Ernestine Rose Society

"European Socialism: the American Dream of Ernestine Rose"

Carol A. Kolmerten, PhD

Carol A. Kolmerten, Rose's biographer, argued that Rose's socialist beliefs were key in "placing her outside the standard narrative of the struggle for women's rights.

Speaking on "European Socialism: the American Dream of Ernestine Rose," professor Kolmerten described Owenite socialism as based on the belief that people are constructed by their environment, as opposed to the Christian belief that people chose whether to sin or to live moral lives.

In America, most of the radical abolitionists, influenced by evangelical Protestantism, believed that slavery violated God's law. Rose argued that slavery violated natural law and therefore should be abolished by human law.

Rose met resistance from other abolitionists because of her reliance on natural law rather than religion. This pattern was later repeated in the women's rights movement when Rose emphasized the equality of women with men rather than the virtue of women as an argument for equal rights under the law.
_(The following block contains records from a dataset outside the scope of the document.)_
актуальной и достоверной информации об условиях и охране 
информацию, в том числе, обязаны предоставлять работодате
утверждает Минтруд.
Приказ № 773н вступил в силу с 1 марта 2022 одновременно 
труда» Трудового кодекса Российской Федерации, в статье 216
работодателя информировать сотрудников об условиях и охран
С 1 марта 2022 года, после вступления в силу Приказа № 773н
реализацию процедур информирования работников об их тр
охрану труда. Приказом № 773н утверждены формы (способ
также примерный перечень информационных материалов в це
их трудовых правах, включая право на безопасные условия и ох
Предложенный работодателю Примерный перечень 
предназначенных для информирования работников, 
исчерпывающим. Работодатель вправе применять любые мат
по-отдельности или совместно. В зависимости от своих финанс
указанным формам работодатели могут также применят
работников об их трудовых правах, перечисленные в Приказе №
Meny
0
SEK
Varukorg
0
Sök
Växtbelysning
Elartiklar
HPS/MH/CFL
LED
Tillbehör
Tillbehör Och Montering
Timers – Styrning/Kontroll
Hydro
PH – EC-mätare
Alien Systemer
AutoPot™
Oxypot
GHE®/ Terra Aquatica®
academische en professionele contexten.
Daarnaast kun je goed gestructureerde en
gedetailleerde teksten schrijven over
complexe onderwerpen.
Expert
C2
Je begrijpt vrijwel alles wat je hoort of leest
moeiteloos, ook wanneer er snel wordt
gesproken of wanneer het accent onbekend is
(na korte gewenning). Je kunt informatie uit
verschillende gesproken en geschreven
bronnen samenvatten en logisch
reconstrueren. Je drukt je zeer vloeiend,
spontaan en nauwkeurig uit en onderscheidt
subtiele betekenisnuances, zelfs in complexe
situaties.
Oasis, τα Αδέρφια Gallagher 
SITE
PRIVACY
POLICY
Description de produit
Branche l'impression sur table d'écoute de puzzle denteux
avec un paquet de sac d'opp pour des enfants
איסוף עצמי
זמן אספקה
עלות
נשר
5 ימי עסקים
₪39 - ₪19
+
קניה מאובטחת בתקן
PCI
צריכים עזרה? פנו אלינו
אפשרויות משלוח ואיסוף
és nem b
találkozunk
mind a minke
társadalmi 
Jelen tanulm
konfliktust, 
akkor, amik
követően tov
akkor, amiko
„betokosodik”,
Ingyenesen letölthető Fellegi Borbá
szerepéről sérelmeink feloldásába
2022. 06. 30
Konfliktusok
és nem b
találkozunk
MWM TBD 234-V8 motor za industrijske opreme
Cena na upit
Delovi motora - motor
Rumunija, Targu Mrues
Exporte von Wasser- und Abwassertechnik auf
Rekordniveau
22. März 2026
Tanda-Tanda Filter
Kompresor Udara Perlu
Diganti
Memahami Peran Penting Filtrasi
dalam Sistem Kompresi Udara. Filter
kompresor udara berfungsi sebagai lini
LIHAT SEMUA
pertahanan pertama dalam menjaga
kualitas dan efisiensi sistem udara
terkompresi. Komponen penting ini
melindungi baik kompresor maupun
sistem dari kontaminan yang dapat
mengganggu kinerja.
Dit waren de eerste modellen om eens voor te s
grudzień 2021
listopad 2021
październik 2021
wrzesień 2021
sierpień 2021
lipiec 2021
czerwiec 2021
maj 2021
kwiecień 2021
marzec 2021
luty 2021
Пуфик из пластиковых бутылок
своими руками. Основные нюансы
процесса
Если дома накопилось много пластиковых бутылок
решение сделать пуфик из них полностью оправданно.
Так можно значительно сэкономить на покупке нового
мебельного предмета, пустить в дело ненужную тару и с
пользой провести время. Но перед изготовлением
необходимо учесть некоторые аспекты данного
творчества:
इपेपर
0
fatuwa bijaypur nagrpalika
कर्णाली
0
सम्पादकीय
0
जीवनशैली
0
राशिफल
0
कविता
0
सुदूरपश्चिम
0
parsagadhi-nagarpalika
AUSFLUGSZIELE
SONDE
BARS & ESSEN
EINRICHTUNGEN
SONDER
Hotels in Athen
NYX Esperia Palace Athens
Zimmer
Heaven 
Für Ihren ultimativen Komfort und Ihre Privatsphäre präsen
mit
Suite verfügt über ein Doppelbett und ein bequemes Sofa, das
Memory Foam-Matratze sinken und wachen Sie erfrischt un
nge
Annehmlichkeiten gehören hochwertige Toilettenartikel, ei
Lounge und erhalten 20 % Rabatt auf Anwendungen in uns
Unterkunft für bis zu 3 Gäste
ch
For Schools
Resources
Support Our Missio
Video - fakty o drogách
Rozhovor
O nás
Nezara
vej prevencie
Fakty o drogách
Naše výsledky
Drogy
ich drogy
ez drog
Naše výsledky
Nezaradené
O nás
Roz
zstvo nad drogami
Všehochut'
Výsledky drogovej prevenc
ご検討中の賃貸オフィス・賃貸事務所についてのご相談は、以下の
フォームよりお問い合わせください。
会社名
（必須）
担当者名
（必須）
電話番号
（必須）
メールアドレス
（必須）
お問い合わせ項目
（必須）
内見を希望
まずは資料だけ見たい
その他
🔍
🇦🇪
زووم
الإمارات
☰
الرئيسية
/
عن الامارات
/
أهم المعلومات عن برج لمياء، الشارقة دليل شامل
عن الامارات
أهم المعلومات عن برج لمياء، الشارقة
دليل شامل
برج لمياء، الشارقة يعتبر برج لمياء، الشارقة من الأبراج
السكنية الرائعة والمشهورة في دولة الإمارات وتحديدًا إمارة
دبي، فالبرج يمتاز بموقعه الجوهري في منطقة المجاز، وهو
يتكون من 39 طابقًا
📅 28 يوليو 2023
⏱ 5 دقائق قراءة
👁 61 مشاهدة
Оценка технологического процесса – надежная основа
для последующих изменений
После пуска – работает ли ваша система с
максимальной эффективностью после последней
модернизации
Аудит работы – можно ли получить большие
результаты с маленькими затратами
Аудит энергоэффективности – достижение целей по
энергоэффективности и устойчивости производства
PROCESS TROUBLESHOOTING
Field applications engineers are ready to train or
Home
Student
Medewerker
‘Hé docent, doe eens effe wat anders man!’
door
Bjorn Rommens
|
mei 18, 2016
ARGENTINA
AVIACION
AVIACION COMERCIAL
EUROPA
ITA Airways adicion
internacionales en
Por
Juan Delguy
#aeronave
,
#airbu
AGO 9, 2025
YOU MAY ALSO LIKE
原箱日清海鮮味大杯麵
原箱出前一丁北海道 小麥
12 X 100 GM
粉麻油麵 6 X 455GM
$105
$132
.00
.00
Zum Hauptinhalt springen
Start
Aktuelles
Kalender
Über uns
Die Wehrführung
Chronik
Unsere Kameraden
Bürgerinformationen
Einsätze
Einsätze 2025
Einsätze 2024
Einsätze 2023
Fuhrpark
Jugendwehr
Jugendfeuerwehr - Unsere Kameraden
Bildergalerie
With a love of argumentation, honed in her Judaic heritage, Rose delighted in arguing fine points of differences with other reformers. She believed this was the way for principled advocates to reach the Truth. Her fellow reformers often perceived Rose as divisive, her arguments as distracting from the main purpose.

With her atheism, her foreign accent and her blunt outspoken style, Rose was a 'barometer' that registered the anti-Semitism, xenophobia and unconscious racism of many of her colleagues, causing Rose to be 'forever out of place' among American reformers.